**Exercise aim:** Among the lines below, copy exactly those from the one with "(fp_line (start 17.5 7.7) (end 13.5" through the one with "(fp_line (start -1.5 2.7) (end -1.5", counting both ends.

**Records for this task:**
────────
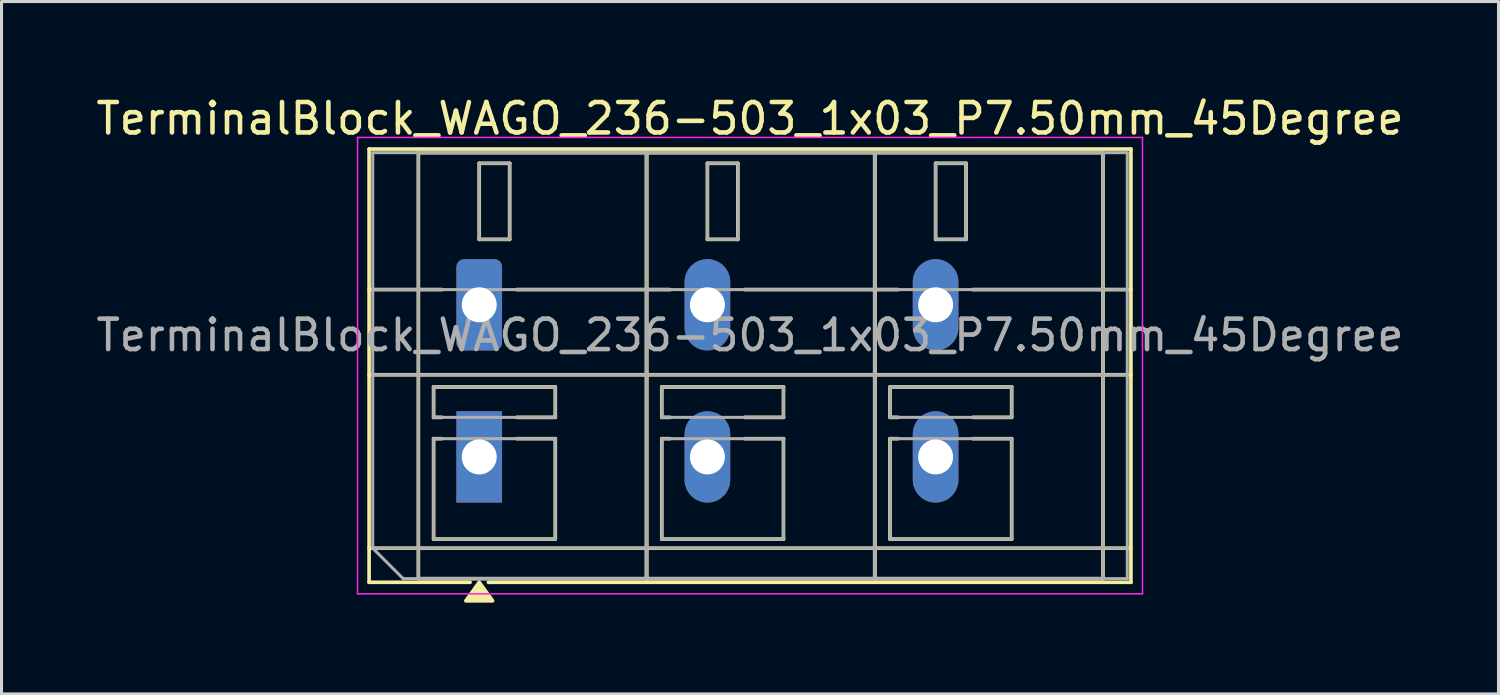
<source format=kicad_pcb>
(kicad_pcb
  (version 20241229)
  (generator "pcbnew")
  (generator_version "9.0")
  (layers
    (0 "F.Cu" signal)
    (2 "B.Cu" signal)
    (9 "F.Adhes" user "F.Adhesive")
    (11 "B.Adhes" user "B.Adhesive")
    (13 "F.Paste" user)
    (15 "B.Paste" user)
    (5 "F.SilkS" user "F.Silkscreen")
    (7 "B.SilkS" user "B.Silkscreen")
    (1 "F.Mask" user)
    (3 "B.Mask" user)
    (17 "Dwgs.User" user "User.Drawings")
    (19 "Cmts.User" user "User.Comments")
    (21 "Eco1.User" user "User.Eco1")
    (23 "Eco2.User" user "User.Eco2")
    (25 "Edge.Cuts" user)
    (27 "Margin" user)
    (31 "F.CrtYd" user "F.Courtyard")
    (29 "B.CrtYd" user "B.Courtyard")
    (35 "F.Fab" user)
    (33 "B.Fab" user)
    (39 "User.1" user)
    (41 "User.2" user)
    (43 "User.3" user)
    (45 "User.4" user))
  (footprint "TerminalBlock_WAGO_236-503_1x03_P7.50mm_45Degree"
    (layer "F.Cu")
    (at 12.701 6.968)
    (property "Reference" "TerminalBlock_WAGO_236-503_1x03_P7.50mm_45Degree" (at 8.9 -6.12 0) (layer "F.SilkS") (effects (font (size 1 1) (thickness 0.15))))
    (attr through_hole)
    (fp_line (start -3.62 -5.12) (end 21.42 -5.12) (stroke (width 0.12) (type solid)) (layer "F.SilkS"))
    (fp_line (start -3.62 -0.5) (end -1.23 -0.5) (stroke (width 0.12) (type solid)) (layer "F.SilkS"))
    (fp_line (start -3.62 2.3) (end 21.42 2.3) (stroke (width 0.12) (type solid)) (layer "F.SilkS"))
    (fp_line (start -3.62 8) (end 21.42 8) (stroke (width 0.12) (type solid)) (layer "F.SilkS"))
    (fp_line (start -3.62 9.12) (end -3.62 -5.12) (stroke (width 0.12) (type solid)) (layer "F.SilkS"))
    (fp_line (start -2 -5) (end 5.5 -5) (stroke (width 0.12) (type solid)) (layer "F.SilkS"))
    (fp_line (start -2 9) (end -2 -5) (stroke (width 0.12) (type solid)) (layer "F.SilkS"))
    (fp_line (start -1.5 2.7) (end 2.5 2.7) (stroke (width 0.12) (type solid)) (layer "F.SilkS"))
    (fp_line (start -1.5 3.7) (end -1.5 2.7) (stroke (width 0.12) (type solid)) (layer "F.SilkS"))
    (fp_line (start -1.5 4.4) (end -1.23 4.4) (stroke (width 0.12) (type solid)) (layer "F.SilkS"))
    (fp_line (start -1.5 7.7) (end -1.5 4.4) (stroke (width 0.12) (type solid)) (layer "F.SilkS"))
    (fp_line (start -1.23 3.7) (end -1.5 3.7) (stroke (width 0.12) (type solid)) (layer "F.SilkS"))
    (fp_line (start -0.3 9.12) (end -3.62 9.12) (stroke (width 0.12) (type solid)) (layer "F.SilkS"))
    (fp_line (start 0 -4.65) (end 1 -4.65) (stroke (width 0.12) (type solid)) (layer "F.SilkS"))
    (fp_line (start 0 -2.15) (end 0 -4.65) (stroke (width 0.12) (type solid)) (layer "F.SilkS"))
    (fp_line (start 1 -4.65) (end 1 -2.15) (stroke (width 0.12) (type solid)) (layer "F.SilkS"))
    (fp_line (start 1 -2.15) (end 0 -2.15) (stroke (width 0.12) (type solid)) (layer "F.SilkS"))
    (fp_line (start 1.23 -0.5) (end 6.27 -0.5) (stroke (width 0.12) (type solid)) (layer "F.SilkS"))
    (fp_line (start 1.23 4.4) (end 2.5 4.4) (stroke (width 0.12) (type solid)) (layer "F.SilkS"))
    (fp_line (start 2.5 2.7) (end 2.5 3.7) (stroke (width 0.12) (type solid)) (layer "F.SilkS"))
    (fp_line (start 2.5 3.7) (end 1.23 3.7) (stroke (width 0.12) (type solid)) (layer "F.SilkS"))
    (fp_line (start 2.5 4.4) (end 2.5 7.7) (stroke (width 0.12) (type solid)) (layer "F.SilkS"))
    (fp_line (start 2.5 7.7) (end -1.5 7.7) (stroke (width 0.12) (type solid)) (layer "F.SilkS"))
    (fp_line (start 5.5 -5) (end 5.5 9) (stroke (width 0.12) (type solid)) (layer "F.SilkS"))
    (fp_line (start 5.5 -5) (end 13 -5) (stroke (width 0.12) (type solid)) (layer "F.SilkS"))
    (fp_line (start 5.5 9) (end -2 9) (stroke (width 0.12) (type solid)) (layer "F.SilkS"))
    (fp_line (start 5.5 9) (end 5.5 -5) (stroke (width 0.12) (type solid)) (layer "F.SilkS"))
    (fp_line (start 6 2.7) (end 10 2.7) (stroke (width 0.12) (type solid)) (layer "F.SilkS"))
    (fp_line (start 6 3.7) (end 6 2.7) (stroke (width 0.12) (type solid)) (layer "F.SilkS"))
    (fp_line (start 6 4.4) (end 6.27 4.4) (stroke (width 0.12) (type solid)) (layer "F.SilkS"))
    (fp_line (start 6 7.7) (end 6 4.4) (stroke (width 0.12) (type solid)) (layer "F.SilkS"))
    (fp_line (start 6.27 3.7) (end 6 3.7) (stroke (width 0.12) (type solid)) (layer "F.SilkS"))
    (fp_line (start 7.5 -4.65) (end 8.5 -4.65) (stroke (width 0.12) (type solid)) (layer "F.SilkS"))
    (fp_line (start 7.5 -2.15) (end 7.5 -4.65) (stroke (width 0.12) (type solid)) (layer "F.SilkS"))
    (fp_line (start 8.5 -4.65) (end 8.5 -2.15) (stroke (width 0.12) (type solid)) (layer "F.SilkS"))
    (fp_line (start 8.5 -2.15) (end 7.5 -2.15) (stroke (width 0.12) (type solid)) (layer "F.SilkS"))
    (fp_line (start 8.73 -0.5) (end 13.77 -0.5) (stroke (width 0.12) (type solid)) (layer "F.SilkS"))
    (fp_line (start 8.73 4.4) (end 10 4.4) (stroke (width 0.12) (type solid)) (layer "F.SilkS"))
    (fp_line (start 10 2.7) (end 10 3.7) (stroke (width 0.12) (type solid)) (layer "F.SilkS"))
    (fp_line (start 10 3.7) (end 8.73 3.7) (stroke (width 0.12) (type solid)) (layer "F.SilkS"))
    (fp_line (start 10 4.4) (end 10 7.7) (stroke (width 0.12) (type solid)) (layer "F.SilkS"))
    (fp_line (start 10 7.7) (end 6 7.7) (stroke (width 0.12) (type solid)) (layer "F.SilkS"))
    (fp_line (start 13 -5) (end 13 9) (stroke (width 0.12) (type solid)) (layer "F.SilkS"))
    (fp_line (start 13 -5) (end 20.5 -5) (stroke (width 0.12) (type solid)) (layer "F.SilkS"))
    (fp_line (start 13 9) (end 5.5 9) (stroke (width 0.12) (type solid)) (layer "F.SilkS"))
    (fp_line (start 13 9) (end 13 -5) (stroke (width 0.12) (type solid)) (layer "F.SilkS"))
    (fp_line (start 13.5 2.7) (end 17.5 2.7) (stroke (width 0.12) (type solid)) (layer "F.SilkS"))
    (fp_line (start 13.5 3.7) (end 13.5 2.7) (stroke (width 0.12) (type solid)) (layer "F.SilkS"))
    (fp_line (start 13.5 4.4) (end 13.77 4.4) (stroke (width 0.12) (type solid)) (layer "F.SilkS"))
    (fp_line (start 13.5 7.7) (end 13.5 4.4) (stroke (width 0.12) (type solid)) (layer "F.SilkS"))
    (fp_line (start 13.77 3.7) (end 13.5 3.7) (stroke (width 0.12) (type solid)) (layer "F.SilkS"))
    (fp_line (start 15 -4.65) (end 16 -4.65) (stroke (width 0.12) (type solid)) (layer "F.SilkS"))
    (fp_line (start 15 -2.15) (end 15 -4.65) (stroke (width 0.12) (type solid)) (layer "F.SilkS"))
    (fp_line (start 16 -4.65) (end 16 -2.15) (stroke (width 0.12) (type solid)) (layer "F.SilkS"))
    (fp_line (start 16 -2.15) (end 15 -2.15) (stroke (width 0.12) (type solid)) (layer "F.SilkS"))
    (fp_line (start 16.23 -0.5) (end 21.42 -0.5) (stroke (width 0.12) (type solid)) (layer "F.SilkS"))
    (fp_line (start 16.23 4.4) (end 17.5 4.4) (stroke (width 0.12) (type solid)) (layer "F.SilkS"))
    (fp_line (start 17.5 2.7) (end 17.5 3.7) (stroke (width 0.12) (type solid)) (layer "F.SilkS"))
    (fp_line (start 17.5 3.7) (end 16.23 3.7) (stroke (width 0.12) (type solid)) (layer "F.SilkS"))
    (fp_line (start 17.5 4.4) (end 17.5 7.7) (stroke (width 0.12) (type solid)) (layer "F.SilkS"))
    (fp_line (start 17.5 7.7) (end 13.5 7.7) (stroke (width 0.12) (type solid)) (layer "F.SilkS"))
    (fp_line (start 20.5 -5) (end 20.5 9) (stroke (width 0.12) (type solid)) (layer "F.SilkS"))
    (fp_line (start 20.5 9) (end 13 9) (stroke (width 0.12) (type solid)) (layer "F.SilkS"))
    (fp_line (start 21.42 -5.12) (end 21.42 9.12) (stroke (width 0.12) (type solid)) (layer "F.SilkS"))
    (fp_line (start 21.42 9.12) (end 0.3 9.12) (stroke (width 0.12) (type solid)) (layer "F.SilkS"))
    (fp_poly (pts (xy 0 9.12) (xy 0.44 9.73) (xy -0.44 9.73)) (stroke (width 0.12) (type solid)) (fill yes) (layer "F.SilkS"))
    (fp_line (start -4 -5.5) (end -4 9.5) (stroke (width 0.05) (type solid)) (layer "F.CrtYd"))
    (fp_line (start -4 9.5) (end 21.8 9.5) (stroke (width 0.05) (type solid)) (layer "F.CrtYd"))
    (fp_line (start 21.8 -5.5) (end -4 -5.5) (stroke (width 0.05) (type solid)) (layer "F.CrtYd"))
    (fp_line (start 21.8 9.5) (end 21.8 -5.5) (stroke (width 0.05) (type solid)) (layer "F.CrtYd"))
    (fp_line (start -3.5 -5) (end 21.3 -5) (stroke (width 0.1) (type solid)) (layer "F.Fab"))
    (fp_line (start -3.5 -0.5) (end 21.3 -0.5) (stroke (width 0.1) (type solid)) (layer "F.Fab"))
    (fp_line (start -3.5 2.3) (end 21.3 2.3) (stroke (width 0.1) (type solid)) (layer "F.Fab"))
    (fp_line (start -3.5 8) (end -3.5 -5) (stroke (width 0.1) (type solid)) (layer "F.Fab"))
    (fp_line (start -3.5 8) (end 21.3 8) (stroke (width 0.1) (type solid)) (layer "F.Fab"))
    (fp_line (start -2.5 9) (end -3.5 8) (stroke (width 0.1) (type solid)) (layer "F.Fab"))
    (fp_line (start -2 -5) (end -2 9) (stroke (width 0.1) (type solid)) (layer "F.Fab"))
    (fp_line (start -2 9) (end 5.5 9) (stroke (width 0.1) (type solid)) (layer "F.Fab"))
    (fp_line (start -1.5 2.7) (end -1.5 3.7) (stroke (width 0.1) (type solid)) (layer "F.Fab"))
    (fp_line (start -1.5 3.7) (end 2.5 3.7) (stroke (width 0.1) (type solid)) (layer "F.Fab"))
    (fp_line (start -1.5 4.4) (end -1.5 7.7) (stroke (width 0.1) (type solid)) (layer "F.Fab"))
    (fp_line (start -1.5 7.7) (end 2.5 7.7) (stroke (width 0.1) (type solid)) (layer "F.Fab"))
    (fp_line (start 0 -4.65) (end 0 -2.15) (stroke (width 0.1) (type solid)) (layer "F.Fab"))
    (fp_line (start 0 -2.15) (end 1 -2.15) (stroke (width 0.1) (type solid)) (layer "F.Fab"))
    (fp_line (start 1 -4.65) (end 0 -4.65) (stroke (width 0.1) (type solid)) (layer "F.Fab"))
    (fp_line (start 1 -2.15) (end 1 -4.65) (stroke (width 0.1) (type solid)) (layer "F.Fab"))
    (fp_line (start 2.5 2.7) (end -1.5 2.7) (stroke (width 0.1) (type solid)) (layer "F.Fab"))
    (fp_line (start 2.5 3.7) (end 2.5 2.7) (stroke (width 0.1) (type solid)) (layer "F.Fab"))
    (fp_line (start 2.5 4.4) (end -1.5 4.4) (stroke (width 0.1) (type solid)) (layer "F.Fab"))
    (fp_line (start 2.5 7.7) (end 2.5 4.4) (stroke (width 0.1) (type solid)) (layer "F.Fab"))
    (fp_line (start 5.5 -5) (end -2 -5) (stroke (width 0.1) (type solid)) (layer "F.Fab"))
    (fp_line (start 5.5 -5) (end 5.5 9) (stroke (width 0.1) (type solid)) (layer "F.Fab"))
    (fp_line (start 5.5 9) (end 5.5 -5) (stroke (width 0.1) (type solid)) (layer "F.Fab"))
    (fp_line (start 5.5 9) (end 13 9) (stroke (width 0.1) (type solid)) (layer "F.Fab"))
    (fp_line (start 6 2.7) (end 6 3.7) (stroke (width 0.1) (type solid)) (layer "F.Fab"))
    (fp_line (start 6 3.7) (end 10 3.7) (stroke (width 0.1) (type solid)) (layer "F.Fab"))
    (fp_line (start 6 4.4) (end 6 7.7) (stroke (width 0.1) (type solid)) (layer "F.Fab"))
    (fp_line (start 6 7.7) (end 10 7.7) (stroke (width 0.1) (type solid)) (layer "F.Fab"))
    (fp_line (start 7.5 -4.65) (end 7.5 -2.15) (stroke (width 0.1) (type solid)) (layer "F.Fab"))
    (fp_line (start 7.5 -2.15) (end 8.5 -2.15) (stroke (width 0.1) (type solid)) (layer "F.Fab"))
    (fp_line (start 8.5 -4.65) (end 7.5 -4.65) (stroke (width 0.1) (type solid)) (layer "F.Fab"))
    (fp_line (start 8.5 -2.15) (end 8.5 -4.65) (stroke (width 0.1) (type solid)) (layer "F.Fab"))
    (fp_line (start 10 2.7) (end 6 2.7) (stroke (width 0.1) (type solid)) (layer "F.Fab"))
    (fp_line (start 10 3.7) (end 10 2.7) (stroke (width 0.1) (type solid)) (layer "F.Fab"))
    (fp_line (start 10 4.4) (end 6 4.4) (stroke (width 0.1) (type solid)) (layer "F.Fab"))
    (fp_line (start 10 7.7) (end 10 4.4) (stroke (width 0.1) (type solid)) (layer "F.Fab"))
    (fp_line (start 13 -5) (end 5.5 -5) (stroke (width 0.1) (type solid)) (layer "F.Fab"))
    (fp_line (start 13 -5) (end 13 9) (stroke (width 0.1) (type solid)) (layer "F.Fab"))
    (fp_line (start 13 9) (end 13 -5) (stroke (width 0.1) (type solid)) (layer "F.Fab"))
    (fp_line (start 13 9) (end 20.5 9) (stroke (width 0.1) (type solid)) (layer "F.Fab"))
    (fp_line (start 13.5 2.7) (end 13.5 3.7) (stroke (width 0.1) (type solid)) (layer "F.Fab"))
    (fp_line (start 13.5 3.7) (end 17.5 3.7) (stroke (width 0.1) (type solid)) (layer "F.Fab"))
    (fp_line (start 13.5 4.4) (end 13.5 7.7) (stroke (width 0.1) (type solid)) (layer "F.Fab"))
    (fp_line (start 13.5 7.7) (end 17.5 7.7) (stroke (width 0.1) (type solid)) (layer "F.Fab"))
    (fp_line (start 15 -4.65) (end 15 -2.15) (stroke (width 0.1) (type solid)) (layer "F.Fab"))
    (fp_line (start 15 -2.15) (end 16 -2.15) (stroke (width 0.1) (type solid)) (layer "F.Fab"))
    (fp_line (start 16 -4.65) (end 15 -4.65) (stroke (width 0.1) (type solid)) (layer "F.Fab"))
    (fp_line (start 16 -2.15) (end 16 -4.65) (stroke (width 0.1) (type solid)) (layer "F.Fab"))
    (fp_line (start 17.5 2.7) (end 13.5 2.7) (stroke (width 0.1) (type solid)) (layer "F.Fab"))
    (fp_line (start 17.5 3.7) (end 17.5 2.7) (stroke (width 0.1) (type solid)) (layer "F.Fab"))
    (fp_line (start 17.5 4.4) (end 13.5 4.4) (stroke (width 0.1) (type solid)) (layer "F.Fab"))
    (fp_line (start 17.5 7.7) (end 17.5 4.4) (stroke (width 0.1) (type solid)) (layer "F.Fab"))
    (fp_line (start 20.5 -5) (end 13 -5) (stroke (width 0.1) (type solid)) (layer "F.Fab"))
    (fp_line (start 20.5 9) (end 20.5 -5) (stroke (width 0.1) (type solid)) (layer "F.Fab"))
    (fp_line (start 21.3 -5) (end 21.3 9) (stroke (width 0.1) (type solid)) (layer "F.Fab"))
    (fp_line (start 21.3 9) (end -2.5 9) (stroke (width 0.1) (type solid)) (layer "F.Fab"))
    (fp_text user "${REFERENCE}" (at 8.9 1 0) (layer "F.Fab") (effects (font (size 1 1) (thickness 0.15))))
    (pad "1" thru_hole roundrect (at 0 0) (size 1.5 3) (drill 1.15) (layers "*.Cu" "*.Mask") (roundrect_rratio 0.167))
    (pad "1" thru_hole rect (at 0 5) (size 1.5 3) (drill 1.15) (layers "*.Cu" "*.Mask"))
    (pad "2" thru_hole oval (at 7.5 0) (size 1.5 3) (drill 1.15) (layers "*.Cu" "*.Mask"))
    (pad "2" thru_hole oval (at 7.5 5) (size 1.5 3) (drill 1.15) (layers "*.Cu" "*.Mask"))
    (pad "3" thru_hole oval (at 15 0) (size 1.5 3) (drill 1.15) (layers "*.Cu" "*.Mask"))
    (pad "3" thru_hole oval (at 15 5) (size 1.5 3) (drill 1.15) (layers "*.Cu" "*.Mask")))
  (gr_rect
    (start -3 -3)
    (end 46.202 19.758)
    (stroke (width 0.1) (type default))
    (fill no)
    (layer "Edge.Cuts")))
</source>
────────
**Answer box:**
    (fp_line (start 17.5 7.7) (end 13.5 7.7) (stroke (width 0.12) (type solid)) (layer "F.SilkS"))
    (fp_line (start 20.5 -5) (end 20.5 9) (stroke (width 0.12) (type solid)) (layer "F.SilkS"))
    (fp_line (start 20.5 9) (end 13 9) (stroke (width 0.12) (type solid)) (layer "F.SilkS"))
    (fp_line (start 21.42 -5.12) (end 21.42 9.12) (stroke (width 0.12) (type solid)) (layer "F.SilkS"))
    (fp_line (start 21.42 9.12) (end 0.3 9.12) (stroke (width 0.12) (type solid)) (layer "F.SilkS"))
    (fp_poly (pts (xy 0 9.12) (xy 0.44 9.73) (xy -0.44 9.73)) (stroke (width 0.12) (type solid)) (fill yes) (layer "F.SilkS"))
    (fp_line (start -4 -5.5) (end -4 9.5) (stroke (width 0.05) (type solid)) (layer "F.CrtYd"))
    (fp_line (start -4 9.5) (end 21.8 9.5) (stroke (width 0.05) (type solid)) (layer "F.CrtYd"))
    (fp_line (start 21.8 -5.5) (end -4 -5.5) (stroke (width 0.05) (type solid)) (layer "F.CrtYd"))
    (fp_line (start 21.8 9.5) (end 21.8 -5.5) (stroke (width 0.05) (type solid)) (layer "F.CrtYd"))
    (fp_line (start -3.5 -5) (end 21.3 -5) (stroke (width 0.1) (type solid)) (layer "F.Fab"))
    (fp_line (start -3.5 -0.5) (end 21.3 -0.5) (stroke (width 0.1) (type solid)) (layer "F.Fab"))
    (fp_line (start -3.5 2.3) (end 21.3 2.3) (stroke (width 0.1) (type solid)) (layer "F.Fab"))
    (fp_line (start -3.5 8) (end -3.5 -5) (stroke (width 0.1) (type solid)) (layer "F.Fab"))
    (fp_line (start -3.5 8) (end 21.3 8) (stroke (width 0.1) (type solid)) (layer "F.Fab"))
    (fp_line (start -2.5 9) (end -3.5 8) (stroke (width 0.1) (type solid)) (layer "F.Fab"))
    (fp_line (start -2 -5) (end -2 9) (stroke (width 0.1) (type solid)) (layer "F.Fab"))
    (fp_line (start -2 9) (end 5.5 9) (stroke (width 0.1) (type solid)) (layer "F.Fab"))
    (fp_line (start -1.5 2.7) (end -1.5 3.7) (stroke (width 0.1) (type solid)) (layer "F.Fab"))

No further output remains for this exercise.